これは特に仕事人間に言えることで、「趣味は仕事です。」なんて思っている方もすごく多いわけで、それは裏を返せば、ストレス解消が上手じゃないってことなのです。
もちろん、「仕事が遊びみたいに楽しくて、だから趣味は仕事です!」とおっしゃってるならいいんですけど、プレッシャーを強く感じながら仕事をするのは、たとえ、好きな仕事であったとしてもストレスは溜まります。
それをどこでどうやって解消するか?がほんとうに重要なテーマなのですが、その方法をあまり持っていないんですよね。
Cさんのご主人の場合はどうでしょうか?
そうするとストレスを解消する場がなくて、溜めるだけ溜めて、良くない形で爆発させてしまうことになるのです。
それはそうしたモラハラ、DV的な行動だけでなく、酒を飲みすぎる、お金使いすぎる、食べ過ぎる、等々の過剰な行動に出るものです。

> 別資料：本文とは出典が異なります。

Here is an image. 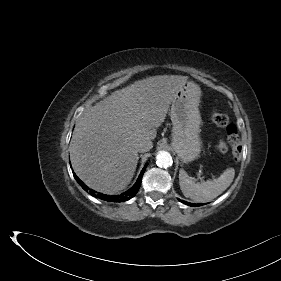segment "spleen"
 Segmentation results:
<instances>
[{"label":"spleen","mask_w":281,"mask_h":281,"mask_svg":"<svg viewBox=\"0 0 281 281\" xmlns=\"http://www.w3.org/2000/svg\"><path fill=\"white\" fill-rule=\"evenodd\" d=\"M234 176L235 170L228 168L216 179L196 183L186 171L181 169L179 171V184L185 197L194 202L205 203L222 194L231 185Z\"/></svg>","instance_id":"1"}]
</instances>
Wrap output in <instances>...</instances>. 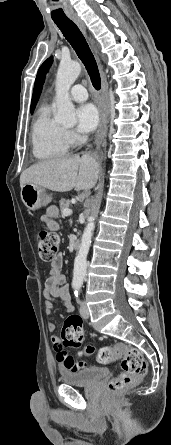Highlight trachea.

また、私の専門外ですけれど「食事の質」が与える影響も少なくないようですから、キレやすさを軽減するために「食事療法」に取り組むこともあります。
もし、Cさんが家族の食事を作っていらっしゃるなら、そうした面から改善を進めることもできるでしょう。
さらに、運動療法もまた効果的ですから、本人に改善の気があるならば、ここに取り組んでもらえるようにするのも手だと思います。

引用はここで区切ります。